Adusbef e Federconsumatori chiedono un intervento immediato, da parte di tutti i soggetti preposti: "dal Governo alle varie Istituzioni, a partire dal Ministero dello Sviluppo Economico e da quello dell’ Economia che, non dimentichiamo, è il maggiore azionista dell’Eni, ed inoltre, naturalmente, la guardia di finanza". "E’ intollerabile – sostengono le due associazioni – che si speculi così sui cittadini, per contrastare un processo di modernizzazione che è simile in tutta Europa. Vogliamo ricordare che oltre a queste denunce, e ad altre iniziative che il collegio legale delle Associazioni metterà in campo, dal prossimo sciopero inizieremo un boicottaggio sistematico dei vari marchi di benzina".
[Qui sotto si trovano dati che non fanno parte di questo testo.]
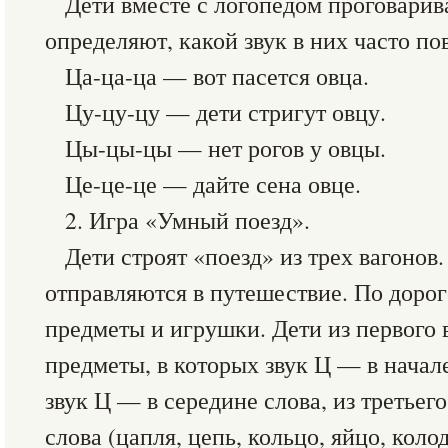
Дети вместе с логопедом проговари
определяют, какой звук в них часто по
Ца-ца-ца — вот пасется овца.
Цу-цу-цу — дети стригут овцу.
Цы-цы-цы — нет рогов у овцы.
Це-це-це — дайте сена овце.
2. Игра «Умный поезд».
Дети строят «поезд» из трех вагоно
отправляются в путешествие. По дорог
предметы и игрушки. Дети из первого 
предметы, в которых звук Ц — в начале
звук Ц — в середине слова, из третьег
слова (цапля, цепь, кольцо, яйцо, колод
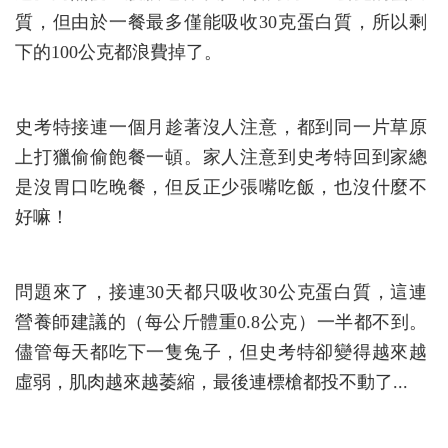
質，但由於一餐最多僅能吸收30克蛋白質，所以剩
下的100公克都浪費掉了。
史考特接連一個月趁著沒人注意，都到同一片草原
上打獵偷偷飽餐一頓。家人注意到史考特回到家總
是沒胃口吃晚餐，但反正少張嘴吃飯，也沒什麼不
好嘛！
問題來了，接連30天都只吸收30公克蛋白質，這連
營養師建議的（每公斤體重0.8公克）一半都不到。
儘管每天都吃下一隻兔子，但史考特卻變得越來越
虛弱，肌肉越來越萎縮，最後連標槍都投不動了...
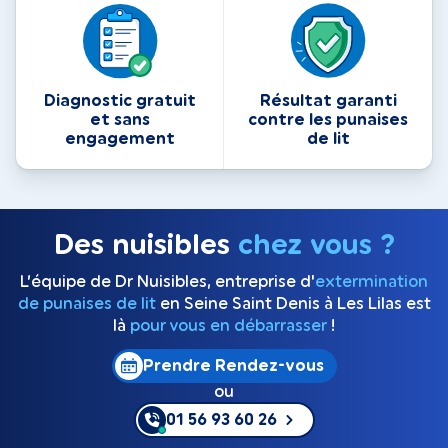
Diagnostic gratuit
Résultat garanti
et sans
contre les punaises
engagement
de lit
Des nuisibles
chez vous ?
L’équipe de Dr Nuisibles, entreprise d'
extermination
de punaises de lit
en Seine Saint Denis à Les Lilas est
là
pour vous en débarrasser
!
Prendre Rendez-vous
ou
01 56 93 60 26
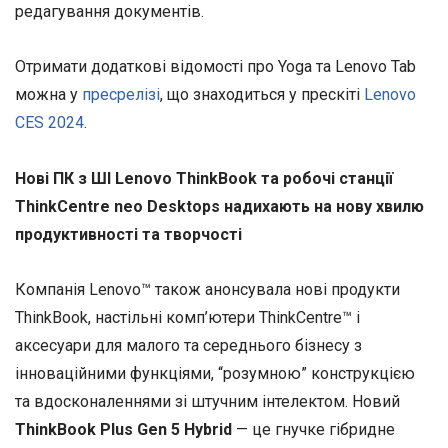
редагування документів.
Отримати додаткові відомості про Yoga та Lenovo Tab
можна у
пресрелізі
, що знаходиться у прескіті
Lenovo
CES 2024
.
Нові ПК з ШІ Lenovo ThinkBook та робочі станції
ThinkCentre neo Desktops надихають на нову хвилю
продуктивності та творчості
Компанія Lenovo™ також анонсувала нові продукти
ThinkBook, настільні комп’ютери ThinkCentre™ і
аксесуари для малого та середнього бізнесу з
інноваційними функціями, “розумною” конструкцією
та вдосконаленнями зі штучним інтелектом. Новий
ThinkBook Plus Gen 5 Hybrid
— це гнучке гібридне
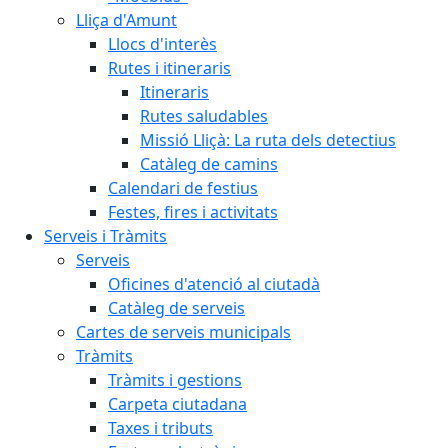
Lliça d'Amunt
Llocs d'interès
Rutes i itineraris
Itineraris
Rutes saludables
Missió Lliçà: La ruta dels detectius
Catàleg de camins
Calendari de festius
Festes, fires i activitats
Serveis i Tràmits
Serveis
Oficines d'atenció al ciutadà
Catàleg de serveis
Cartes de serveis municipals
Tràmits
Tràmits i gestions
Carpeta ciutadana
Taxes i tributs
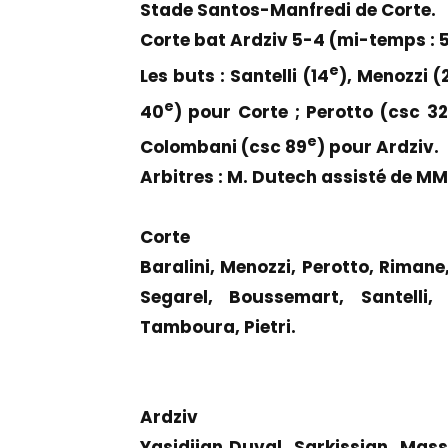
Stade Santos-Manfredi de Corte.
Corte bat Ardziv 5-4 (mi-temps : 5
e
Les buts : Santelli (14
), Menozzi (
e
40
) pour Corte ; Perotto (csc 32
e
Colombani (csc 89
) pour Ardziv.
Arbitres : M. Dutech assisté de MM
Corte
Baralini, Menozzi, Perotto, Rimane,
Segarel, Boussemart, Santelli,
Tamboura, Pietri.
Ardziv
Yasidjian Duval, Sarkissian, Massa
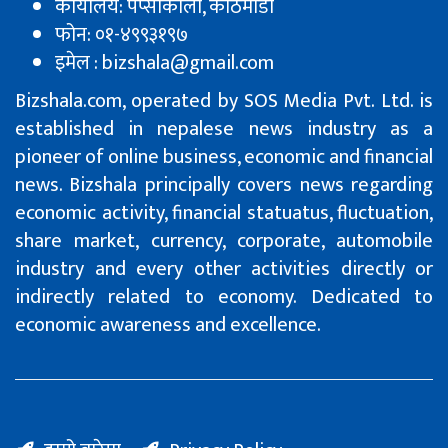
कार्यालय: पेप्सीकाेला, काठमाडौं
फोन: ०१-४९९३१९७
इमेल : bizshala@gmail.com
Bizshala.com, operated by SOS Media Pvt. Ltd. is
established in nepalese news industry as a
pioneer of online business, economic and financial
news. Bizshala principally covers news regarding
economic activity, financial statuatus, fluctuation,
share market, currency, corporate, automobile
industry and every other activities directly or
indirectly related to economy. Dedicated to
economic awareness and excellence.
Per il Segretario Generale di Adiconsum, Paolo Landi, occorre proseguire nella liberalizzazione del settore. "Per troppi anni – afferma Landi – le lobby hanno condizionato il Parlamento nel salvaguardare privilegi e rendite che negli altri Paesi europei venivano gradualmente smantellati. Per Adiconsum, i provvedimenti Bersani vanno nella giusta direzione. Le reazioni dei taxisti, dei benzinai e dei notai sono comprensibili, ma non possono essere condivise". Evidenti i vantaggi che deriverebbero da un’effettivo libero mercato. Secondo Adiconsum, attualmente il numero dei distributori presso la G.O. nel nostro Paese è inferiore a 15, a fronte dei 25mila impianti dei gestori. "Ciò che invece costituisce un elemento positivo per Adiconsum è che gli impianti della GDO possono realizzare sconti di 8-10 cent senza vendere sottocosto. Questo dato è evidentemente dirompente per le compagnie e per i distributori". "Se la lotta dei distributori – conclude l’associazione – fosse finalizzata ad acquisire un maggior ruolo contrattuale verso le compagnie e quindi a consentire una possibile diminuzione del prezzo della benzina, la protesta potrebbe essere appoggiata. Se l’obiettivo della protesta fosse, invece, quello di impedire lo sviluppo di una vera concorrenza, è evidente che i consumatori non possono condividerla".